- [Instruction]: All lines after the one containing "プ手術」が次なるトレンドに？ 術" are needed, along with that line itself. Please repeat them exactly through the end of the entries.

[[ Exercise input, beginning ]]

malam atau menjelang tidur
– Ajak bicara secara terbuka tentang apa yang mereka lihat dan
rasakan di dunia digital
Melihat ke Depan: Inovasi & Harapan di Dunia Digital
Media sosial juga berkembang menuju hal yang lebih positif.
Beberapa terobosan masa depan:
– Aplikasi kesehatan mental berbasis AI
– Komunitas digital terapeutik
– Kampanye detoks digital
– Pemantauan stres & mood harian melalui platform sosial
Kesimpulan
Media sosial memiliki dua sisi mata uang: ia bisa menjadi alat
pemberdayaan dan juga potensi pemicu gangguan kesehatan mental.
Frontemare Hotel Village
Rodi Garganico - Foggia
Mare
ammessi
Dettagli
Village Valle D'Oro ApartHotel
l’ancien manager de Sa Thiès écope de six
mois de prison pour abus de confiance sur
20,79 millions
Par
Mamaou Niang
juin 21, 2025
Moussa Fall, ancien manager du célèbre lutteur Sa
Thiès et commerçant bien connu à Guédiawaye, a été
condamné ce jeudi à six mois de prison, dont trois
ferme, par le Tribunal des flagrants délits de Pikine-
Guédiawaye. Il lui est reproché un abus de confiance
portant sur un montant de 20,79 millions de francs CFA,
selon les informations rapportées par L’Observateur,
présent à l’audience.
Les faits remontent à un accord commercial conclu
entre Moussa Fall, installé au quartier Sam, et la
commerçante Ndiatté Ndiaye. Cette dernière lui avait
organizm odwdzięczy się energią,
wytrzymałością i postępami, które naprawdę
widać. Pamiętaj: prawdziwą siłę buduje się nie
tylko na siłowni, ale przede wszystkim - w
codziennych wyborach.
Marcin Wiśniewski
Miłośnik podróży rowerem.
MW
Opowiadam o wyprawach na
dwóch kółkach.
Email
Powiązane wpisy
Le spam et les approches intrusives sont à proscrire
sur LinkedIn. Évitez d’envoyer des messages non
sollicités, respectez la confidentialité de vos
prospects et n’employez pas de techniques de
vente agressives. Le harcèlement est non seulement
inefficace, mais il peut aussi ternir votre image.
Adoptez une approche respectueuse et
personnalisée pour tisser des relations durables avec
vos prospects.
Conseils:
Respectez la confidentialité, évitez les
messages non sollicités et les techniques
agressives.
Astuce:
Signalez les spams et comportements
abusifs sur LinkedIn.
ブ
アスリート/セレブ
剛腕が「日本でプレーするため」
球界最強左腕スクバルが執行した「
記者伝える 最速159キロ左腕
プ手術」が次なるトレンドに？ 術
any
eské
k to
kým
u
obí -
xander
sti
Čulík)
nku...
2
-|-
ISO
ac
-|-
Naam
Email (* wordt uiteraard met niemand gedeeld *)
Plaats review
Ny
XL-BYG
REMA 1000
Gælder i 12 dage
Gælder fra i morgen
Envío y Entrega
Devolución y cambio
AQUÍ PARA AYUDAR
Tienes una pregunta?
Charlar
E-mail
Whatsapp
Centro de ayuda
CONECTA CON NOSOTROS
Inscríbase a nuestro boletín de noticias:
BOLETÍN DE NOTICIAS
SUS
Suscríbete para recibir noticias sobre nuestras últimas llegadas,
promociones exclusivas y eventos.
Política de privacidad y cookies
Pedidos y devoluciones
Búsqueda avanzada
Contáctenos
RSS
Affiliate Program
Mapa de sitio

[[ Exercise input, end ]]

- [Your solution]:
プ手術」が次なるトレンドに？ 術
any
eské
k to
kým
u
obí -
xander
sti
Čulík)
nku...
2
-|-
ISO
ac
-|-
Naam
Email (* wordt uiteraard met niemand gedeeld *)
Plaats review
Ny
XL-BYG
REMA 1000
Gælder i 12 dage
Gælder fra i morgen
Envío y Entrega
Devolución y cambio
AQUÍ PARA AYUDAR
Tienes una pregunta?
Charlar
E-mail
Whatsapp
Centro de ayuda
CONECTA CON NOSOTROS
Inscríbase a nuestro boletín de noticias:
BOLETÍN DE NOTICIAS
SUS
Suscríbete para recibir noticias sobre nuestras últimas llegadas,
promociones exclusivas y eventos.
Política de privacidad y cookies
Pedidos y devoluciones
Búsqueda avanzada
Contáctenos
RSS
Affiliate Program
Mapa de sitio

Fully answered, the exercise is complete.